**Activity**: Whatever appears in the records, retype it exactly, except for the pictures.

(Extracted data entries)
=== Begin Enclosure ===

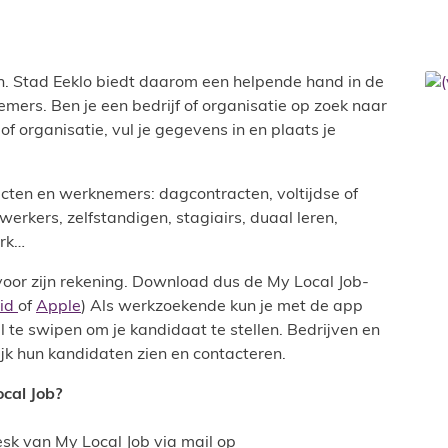
en. Stad Eeklo biedt daarom een helpende hand in de
emers. Ben je een bedrijf of organisatie op zoek naar
 of organisatie, vul je gegevens in en plaats je
racten en werknemers: dagcontracten, voltijdse of
rkers, zelfstandigen, stagiairs, duaal leren,
erk…
or zijn rekening. Download dus de My Local Job-
id
of
Apple
) Als werkzoekende kun je met de app
l te swipen om je kandidaat te stellen. Bedrijven en
jk hun kandidaten zien en contacteren.
ocal Job?
sk van My Local Job via mail op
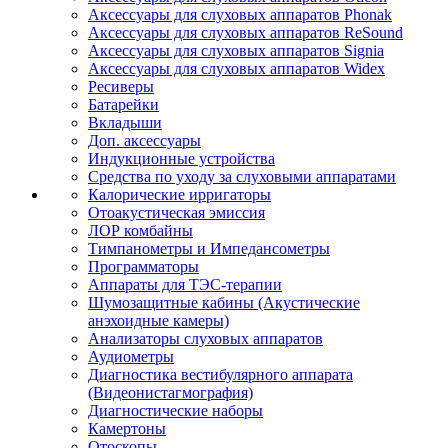
Аксессуары для слуховых аппаратов Phonak
Аксессуары для слуховых аппаратов ReSound
Аксессуары для слуховых аппаратов Signia
Аксессуары для слуховых аппаратов Widex
Ресиверы
Батарейки
Вкладыши
Доп. аксессуары
Индукционные устройства
Средства по уходу за слуховыми аппаратами
Калорические ирригаторы
Отоакустическая эмиссия
ЛОР комбайны
Тимпанометры и Импедансометры
Программаторы
Аппараты для ТЭС-терапии
Шумозащитные кабины (Акустические
анэхоидные камеры)
Анализаторы слуховых аппаратов
Аудиометры
Диагностика вестибулярного аппарата
(Видеонистагмография)
Диагностические наборы
Камертоны
Отоскопы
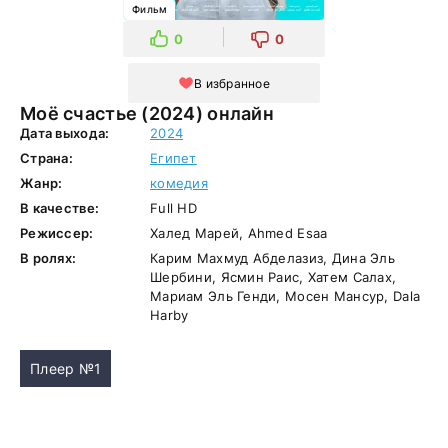
Фильм
0
0
В избранное
Моё счастье (2024) онлайн
Дата выхода:
2024
Страна:
Египет
Жанр:
комедия
В качестве:
Full HD
Режиссер:
Халед Марей, Ahmed Esaa
В ролях:
Карим Махмуд Абделазиз, Дина Эль
Шербини, Ясмин Раис, Хатем Салах,
Мариам Эль Генди, Мосен Мансур, Dala
Harby
Плеер №1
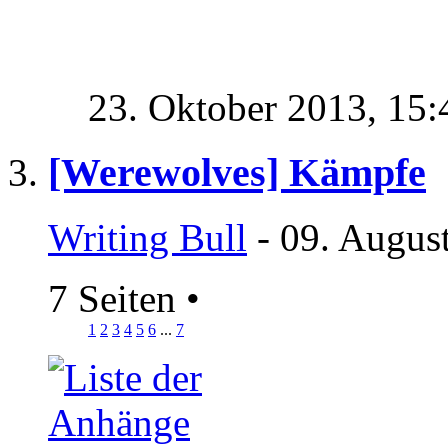
23. Oktober 2013,
15:
[Werewolves] Kämpfe
Writing Bull
- 09. Augus
7 Seiten
•
1
2
3
4
5
6
...
7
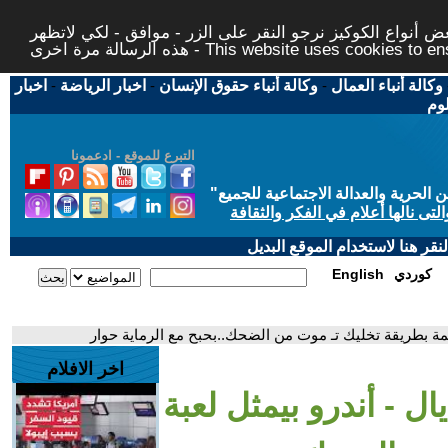
 أنواع الكوكيز نرجو النقر على الزر - موافق - لكي لاتظهر
This website uses cookies to ensure you ge
وكالة أنباء العمال
-
وكالة أنباء حقوق الإنسان
-
اخبار الرياضة
-
اخبار
لوم
التبرع للموقع - ادعمونا
حرية والعدالة الاجتماعية للجميع
"
تى نالها أعلام في الفكر والثقافة
قر هنا لاستخدام الموقع البديل
كوردي
English
كمة بطريقة تخليك تـ موت من الضحك..بحبح مع الرماية حوار
اخر الافلام
ل - أندرو بيمثل لعبة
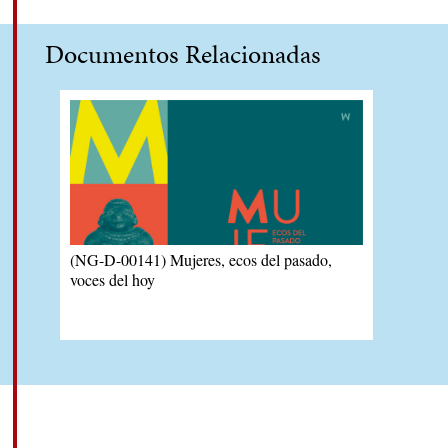
Documentos Relacionadas
(NG-D-00141) Mujeres, ecos del pasado,
voces del hoy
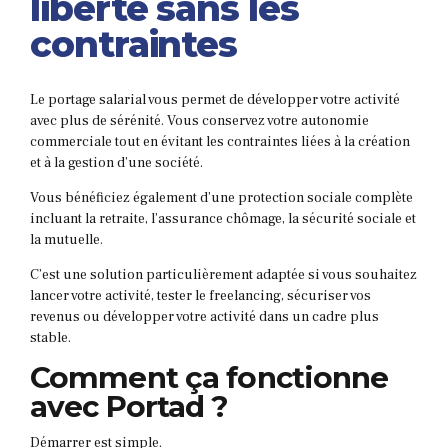
liberté sans les
contraintes
Le portage salarial vous permet de développer votre activité
avec plus de sérénité. Vous conservez votre autonomie
commerciale tout en évitant les contraintes liées à la création
et à la gestion d’une société.
Vous bénéficiez également d’une protection sociale complète
incluant la retraite, l’assurance chômage, la sécurité sociale et
la mutuelle.
C’est une solution particulièrement adaptée si vous souhaitez
lancer votre activité, tester le freelancing, sécuriser vos
revenus ou développer votre activité dans un cadre plus
stable.
Comment ça fonctionne
avec Portad ?
Démarrer est simple.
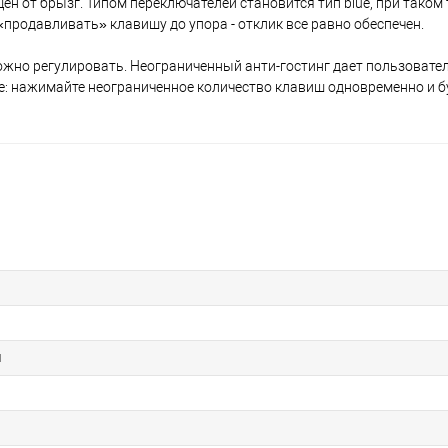
щен от брызг. Типом переключателей становится тип blue, при таком
продавливать» клавишу до упора - отклик все равно обеспечен.
можно регулировать. Неограниченный анти-гостинг дает пользовате
е: нажимайте неограниченное количество клавиш одновременно и бу
я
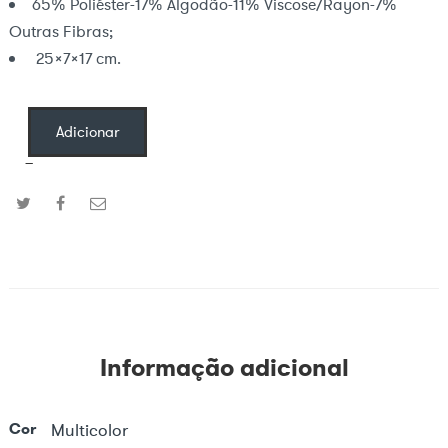
65% Poliéster-17% Algodão-11% Viscose/Rayon-7%
Outras Fibras;
25x7x17 cm.
Adicionar
−
Informação adicional
Cor
Multicolor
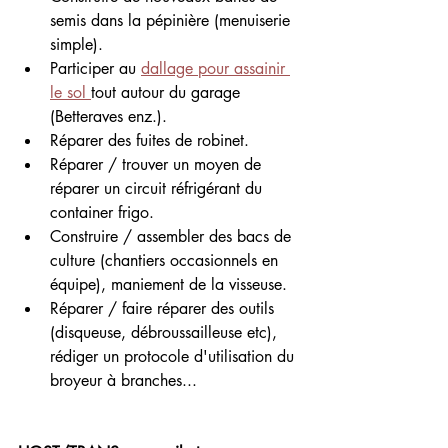
semis dans la pépinière (menuiserie 
simple).
Participer au 
dallage pour assainir 
le sol 
tout autour du garage 
(Betteraves enz.).
Réparer des fuites de robinet.
Réparer / trouver un moyen de 
réparer un circuit réfrigérant du 
container frigo.
Construire / assembler des bacs de 
culture (chantiers occasionnels en 
équipe), maniement de la visseuse.
Réparer / faire réparer des outils 
(disqueuse, débroussailleuse etc), 
rédiger un protocole d'utilisation du 
broyeur à branches...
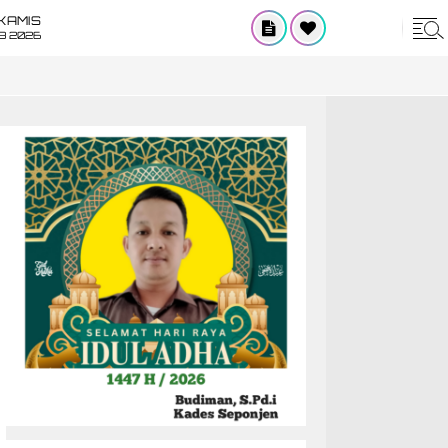
KAMIS
8 2026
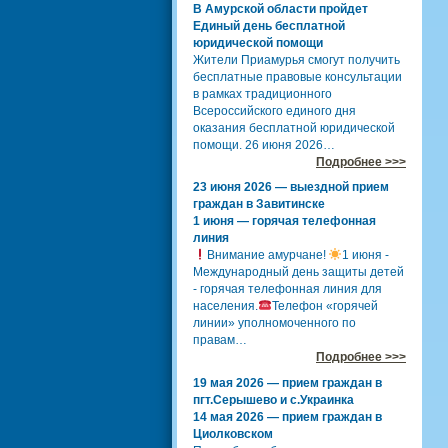
В Амурской области пройдет
Единый день бесплатной
юридической помощи
Жители Приамурья смогут получить
бесплатные правовые консультации
в рамках традиционного
Всероссийского единого дня
оказания бесплатной юридической
помощи. 26 июня 2026…
Подробнее >>>
23 июня 2026 — выездной прием
граждан в Завитинске
1 июня — горячая телефонная
линия
Внимание амурчане!
1 июня -
Международный день защиты детей
- горячая телефонная линия для
населения.
Телефон «горячей
линии» уполномоченного по
правам…
Подробнее >>>
19 мая 2026 — прием граждан в
пгт.Серышево и с.Украинка
14 мая 2026 — прием граждан в
Циолковском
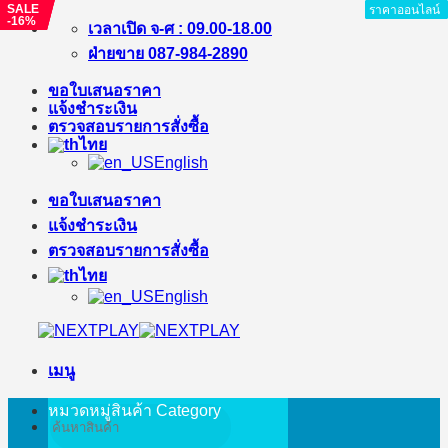
SALE
SALE
SALE
ราคาออนไลน์
ราคาออนไลน์
ราคาออนไลน์
ราคาออนไลน์
ราคาออนไลน์
ราคาออนไลน์
ราคาออนไลน์
ราคาออนไลน์
-16%
-%
-3%
ข้าม
เวลาเปิด จ-ศ : 09.00-18.00
ไป
ฝ่ายขาย 087-984-2890
ยัง
ขอใบเสนอราคา
เนื้อหา
แจ้งชำระเงิน
ตรวจสอบรายการสั่งซื้อ
ไทย
English
ขอใบเสนอราคา
แจ้งชำระเงิน
ตรวจสอบรายการสั่งซื้อ
ไทย
English
เมนู
หมวดหมู่สินค้า
Category
ค้นหา:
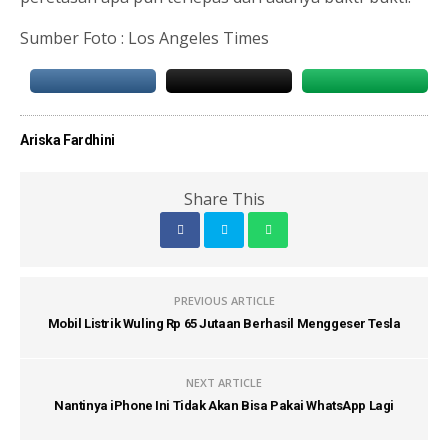
Sumber Foto : Los Angeles Times
Ariska Fardhini
Share This
PREVIOUS ARTICLE
Mobil Listrik Wuling Rp 65 Jutaan Berhasil Menggeser Tesla
NEXT ARTICLE
Nantinya iPhone Ini Tidak Akan Bisa Pakai WhatsApp Lagi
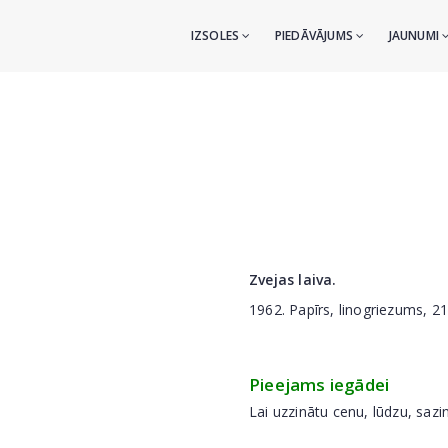
IZSOLES
PIEDĀVĀJUMS
JAUNUMI
Zvejas laiva.
1962. Papīrs, linogriezums, 2
Pieejams iegādei
Lai uzzinātu cenu, lūdzu, sazi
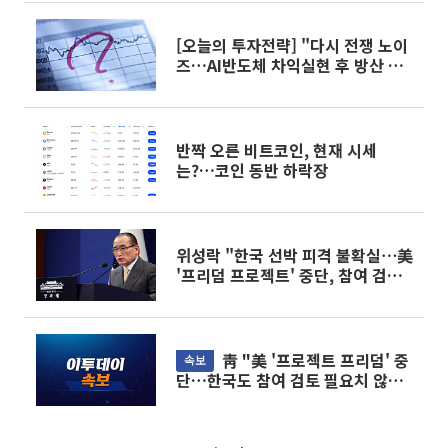
[오늘의 투자전략] "다시 전쟁 노이
즈…AI반도체 차익실현 후 방산 등
업종으로 순환매 전망"
반짝 오른 비트코인, 현재 시세
는?…코인 동반 하락장
위성락 "한국 선박 피격 불확실⋯美
'프리덤 프로젝트' 중단, 참여 검토
불필요"
靑 "美 '프로젝트 프리덤' 중
속보
단…한국도 참여 검토 필요치 않게
돼"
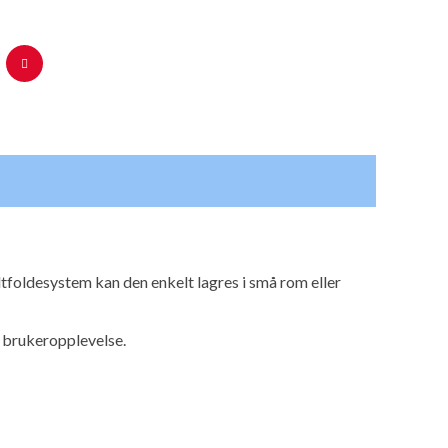
tfoldesystem kan den enkelt lagres i små rom eller
l brukeropplevelse.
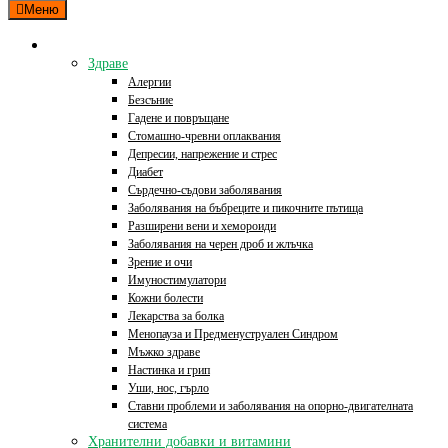
Меню
Категории
Здраве
Алергии
Безсъние
Гадене и повръщане
Стомашно-чревни оплаквания
Депресии, напрежение и стрес
Диабет
Сърдечно-съдови заболявания
Заболявания на бъбреците и пикочните пътища
Разширени вени и хемороиди
Заболявания на черен дроб и жлъчка
Зрение и очи
Имуностимулатори
Кожни болести
Лекарства за болка
Менопауза и Предменуструален Синдром
Мъжко здраве
Настинка и грип
Уши, нос, гърло
Ставни проблеми и заболявания на опорно-двигателната
система
Хранителни добавки и витамини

=== End Enclosure ===

**Exercise solution**:
en. Stad Eeklo biedt daarom een helpende hand in de
emers. Ben je een bedrijf of organisatie op zoek naar
 of organisatie, vul je gegevens in en plaats je
racten en werknemers: dagcontracten, voltijdse of
rkers, zelfstandigen, stagiairs, duaal leren,
erk…
or zijn rekening. Download dus de My Local Job-
id
of
Apple
) Als werkzoekende kun je met de app
l te swipen om je kandidaat te stellen. Bedrijven en
jk hun kandidaten zien en contacteren.
ocal Job?
sk van My Local Job via mail op
Аксессуары для слуховых аппаратов Phonak
Аксессуары для слуховых аппаратов ReSound
Аксессуары для слуховых аппаратов Signia
Аксессуары для слуховых аппаратов Widex
Ресиверы
Батарейки
Вкладыши
Доп. аксессуары
Индукционные устройства
Средства по уходу за слуховыми аппаратами
Калорические ирригаторы
Отоакустическая эмиссия
ЛОР комбайны
Тимпанометры и Импедансометры
Программаторы
Аппараты для ТЭС-терапии
Шумозащитные кабины (Акустические
анэхоидные камеры)
Анализаторы слуховых аппаратов
Аудиометры
Диагностика вестибулярного аппарата
(Видеонистагмография)
Диагностические наборы
Камертоны
Отоскопы
Фильм
0
0
В избранное
Моё счастье (2024) онлайн
Дата выхода:
2024
Страна:
Египет
Жанр:
комедия
В качестве:
Full HD
Режиссер:
Халед Марей, Ahmed Esaa
В ролях:
Карим Махмуд Абделазиз, Дина Эль
Шербини, Ясмин Раис, Хатем Салах,
Мариам Эль Генди, Мосен Мансур, Dala
Harby
Плеер №1
23. Oktober 2013,
15:
[Werewolves] Kämpfe
Writing Bull
- 09. Augus
7 Seiten
•
1
2
3
4
5
6
...
7
 أنواع الكوكيز نرجو النقر على الزر - موافق - لكي لاتظهر
This website uses cookies to ensure you ge
وكالة أنباء العمال
-
وكالة أنباء حقوق الإنسان
-
اخبار الرياضة
-
اخبار
لوم
التبرع للموقع - ادعمونا
حرية والعدالة الاجتماعية للجميع
"
تى نالها أعلام في الفكر والثقافة
قر هنا لاستخدام الموقع البديل
كوردي
English
كمة بطريقة تخليك تـ موت من الضحك..بحبح مع الرماية حوار
اخر الافلام
ل - أندرو بيمثل لعبة
Documentos Relacionadas
(NG-D-00141) Mujeres, ecos del pasado,
voces del hoy
liberté sans les
contraintes
Le portage salarial vous permet de développer votre activité
avec plus de sérénité. Vous conservez votre autonomie
commerciale tout en évitant les contraintes liées à la création
et à la gestion d’une société.
Vous bénéficiez également d’une protection sociale complète
incluant la retraite, l’assurance chômage, la sécurité sociale et
la mutuelle.
C’est une solution particulièrement adaptée si vous souhaitez
lancer votre activité, tester le freelancing, sécuriser vos
revenus ou développer votre activité dans un cadre plus
stable.
Comment ça fonctionne
avec Portad ?
Démarrer est simple.
щен от брызг. Типом переключателей становится тип blue, при таком
продавливать» клавишу до упора - отклик все равно обеспечен.
можно регулировать. Неограниченный анти-гостинг дает пользовате
е: нажимайте неограниченное количество клавиш одновременно и бу
я
65% Poliéster-17% Algodão-11% Viscose/Rayon-7%
Outras Fibras;
25x7x17 cm.
Adicionar
−
Informação adicional
Cor
Multicolor
semis dans la pépinière (menuiserie 
simple).
Participer au 
dallage pour assainir 
le sol 
tout autour du garage 
(Betteraves enz.).
Réparer des fuites de robinet.
Réparer / trouver un moyen de 
réparer un circuit réfrigérant du 
container frigo.
Construire / assembler des bacs de 
culture (chantiers occasionnels en 
équipe), maniement de la visseuse.
Réparer / faire réparer des outils 
(disqueuse, débroussailleuse etc), 
rédiger un protocole d'utilisation du 
broyeur à branches...
KAMIS
8 2026
В Амурской области пройдет
Единый день бесплатной
юридической помощи
Жители Приамурья смогут получить
бесплатные правовые консультации
в рамках традиционного
Всероссийского единого дня
оказания бесплатной юридической
помощи. 26 июня 2026…
Подробнее >>>
23 июня 2026 — выездной прием
граждан в Завитинске
1 июня — горячая телефонная
линия
Внимание амурчане!
1 июня -
Международный день защиты детей
- горячая телефонная линия для
населения.
Телефон «горячей
линии» уполномоченного по
правам…
Подробнее >>>
19 мая 2026 — прием граждан в
пгт.Серышево и с.Украинка
14 мая 2026 — прием граждан в
Циолковском
SALE
SALE
SALE
ราคาออนไลน์
ราคาออนไลน์
ราคาออนไลน์
ราคาออนไลน์
ราคาออนไลน์
ราคาออนไลน์
ราคาออนไลน์
ราคาออนไลน์
-16%
-%
-3%
ข้าม
เวลาเปิด จ-ศ : 09.00-18.00
ไป
ฝ่ายขาย 087-984-2890
ยัง
ขอใบเสนอราคา
เนื้อหา
แจ้งชำระเงิน
ตรวจสอบรายการสั่งซื้อ
ไทย
English
ขอใบเสนอราคา
แจ้งชำระเงิน
ตรวจสอบรายการสั่งซื้อ
ไทย
English
เมนู
หมวดหมู่สินค้า
Category
ค้นหา:
Sumber Foto : Los Angeles Times
Ariska Fardhini
Share This
PREVIOUS ARTICLE
Mobil Listrik Wuling Rp 65 Jutaan Berhasil Menggeser Tesla
NEXT ARTICLE
Nantinya iPhone Ini Tidak Akan Bisa Pakai WhatsApp Lagi
IZSOLES
PIEDĀVĀJUMS
JAUNUMI
Zvejas laiva.
1962. Papīrs, linogriezums, 2
Pieejams iegādei
Lai uzzinātu cenu, lūdzu, sazi
[오늘의 투자전략] "다시 전쟁 노이
즈…AI반도체 차익실현 후 방산 등
업종으로 순환매 전망"
반짝 오른 비트코인, 현재 시세
는?…코인 동반 하락장
위성락 "한국 선박 피격 불확실⋯美
'프리덤 프로젝트' 중단, 참여 검토
불필요"
靑 "美 '프로젝트 프리덤' 중
속보
단…한국도 참여 검토 필요치 않게
돼"
tfoldesystem kan den enkelt lagres i små rom eller
l brukeropplevelse.
Меню
Категории
Здраве
Алергии
Безсъние
Гадене и повръщане
Стомашно-чревни оплаквания
Депресии, напрежение и стрес
Диабет
Сърдечно-съдови заболявания
Заболявания на бъбреците и пикочните пътища
Разширени вени и хемороиди
Заболявания на черен дроб и жлъчка
Зрение и очи
Имуностимулатори
Кожни болести
Лекарства за болка
Менопауза и Предменуструален Синдром
Мъжко здраве
Настинка и грип
Уши, нос, гърло
Ставни проблеми и заболявания на опорно-двигателната
система
Хранителни добавки и витамини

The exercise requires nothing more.